Parece que en tiempos, en la región de Bohemia, existía una próspera industria que consistía en lo siguiente: cogían a los niños desamparados y les rajaban los labios, les comprimían el cráneo, les metían día y noche en una caja para impedirles crecer. Gracias a este meticuloso tratamiento y a otros de la misma especie obtenían unos monstruos muy divertidos y altamente rentables.
La cuestión reside en saber quién se apoderó de el Jaro cuando era niño, cuando sus padres le abandonaron, cuando para comer cada día había de pedir limosna o robar; quién le sometió a las manipulaciones precisas para hacer de él un bandido adolescente. En el magma azaroso que nos rodea, los papeles del drama flotan por doquier y tienen asignado un personaje, es decir, un hombre: para éste, el papel de negro, para aquél el de rico heredero, para ese otro el de bandido adolescente. i Hale op!, y ya tenemos a Jean Genet convertido en ladrón, homosexual, presidiario y maldito. Un nuevo giro y voilà!, ahora tenemos a José Joaquín, transformado en el Jaro, camino de la paliza, de la comisaría, del reformatorio, de la cárcel. Caminito de la muerte.
¿Cómo comprender a el Jaro? Para comprenderle, diría Sartre, sería preciso renunciar a la cómoda idea del Mal, al orgullo de ser honestos. Sería necesario que las buenas gentes tuvieran vergüenza de sí mismas, admitieran la reciprocidad. «Comprendemos gustosamente la desgracia de una viuda, de un chico de orfelinato; en cualquier momento podemos perder a nuestro padre, a nuestra mujer, a nuestro hijo; ésas son desgracias admitidas que comportan un ceremonial conocido de todos. Pero comprender la desgracia de un ladronzuelo sería tanto como admitir que yo pueda ser ladrón. Y, evidentemente, las gentes honestas rechazan tal posibilidad. «Está bien hecho. No hubieras robado. Mereces todo lo que te ocurre.» El hombre de bien se va, el muchacho se queda solo. La soledad de el Jaro se esconde ya, en cualquier sepultura anónima, tan fugaz y miserable como lo fije su vida.
«¿Quién no es mejor que su propia vida?», se preguntaba el poeta Henri Michaux. Desde luego el Jaro era muy superior a la vida que pudo vivir. Los biempensantes que inundan este país pueden seguir diciendo que quien la hace la paga, la sociedad puede seguir repartiéndose sus dividendos, los jueces pueden seguir cumpliendo con su deber, los policías con el suyo y también los padres, los reformatorios, los políticos... Que todos cumplan intachablemente sus deberes. Los estadios pueden seguir llenándose cada tarde con los gritos de 100.000 deberes satisfechos.
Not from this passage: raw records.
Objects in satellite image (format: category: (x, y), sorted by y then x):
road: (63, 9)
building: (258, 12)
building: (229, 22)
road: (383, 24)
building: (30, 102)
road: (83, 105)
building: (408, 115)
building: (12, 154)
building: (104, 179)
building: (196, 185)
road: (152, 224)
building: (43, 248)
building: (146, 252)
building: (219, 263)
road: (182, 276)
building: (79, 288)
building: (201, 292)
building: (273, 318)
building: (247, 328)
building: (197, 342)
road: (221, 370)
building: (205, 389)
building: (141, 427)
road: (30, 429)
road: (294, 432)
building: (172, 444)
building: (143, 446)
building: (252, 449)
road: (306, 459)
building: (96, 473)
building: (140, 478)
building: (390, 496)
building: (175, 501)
Pero ello no impedirá que nos volvamos hacia esas honestas - gentes -del - deber - cumplido preguntándoles qué extraña crueldad les impulsa a convertir a un muchacho en su chivo expiatorio.
Ahora que el Jaro ha muerto, las aguas vuelven a su cauce y aquí no ha pasado nada. El equilibrio ha sido restablecido. La gente de orden se siente aliviada cada vez que muere un bandido adolescente. Piensan que ganan tranquilidad, que se reanuda la filosofía de poder ir al cine por la noche. No se percatan de que el miedo lo llevan ellos dentro, y la desconfianza y la ruina. De alguna manera barruntan que su práctica del orden les hace cómplices de aquella floreciente industria de la región de Bohemia. El disparate está en que esos monstruos ya no les son simpáticos ni rentables.
Por eso cuando muere un bandido adolescente se sienten aliviados y se fuerzan a olvidar deprisa, porque pudiera ocurrir que la memoria les traicionase y cualquier bandido muerto se les quedara clavado como un dardo en mitad de la frente preguntando por qué le han convertido en su chivo expiatorio. Y entonces volvería el miedo y la inseguridad, hasta el punto de hacerles dudar quiénes son los verdaderos verdugos y quiénes las verdaderas víctimas.
El Jaro adquiriría entonces el, peso de una acusación. Podría convertirse en una pesadilla insoportable, en una especie de monstruo generado en la vieja región de Bohemia. Pero no hay problemas: es más práctico sentirse aliviado y olvidar los sucesos callejeros. Es preferible cumplir con el deber, caiga quien caiga, máxime habida cuenta de que aquí no ha pasado nada.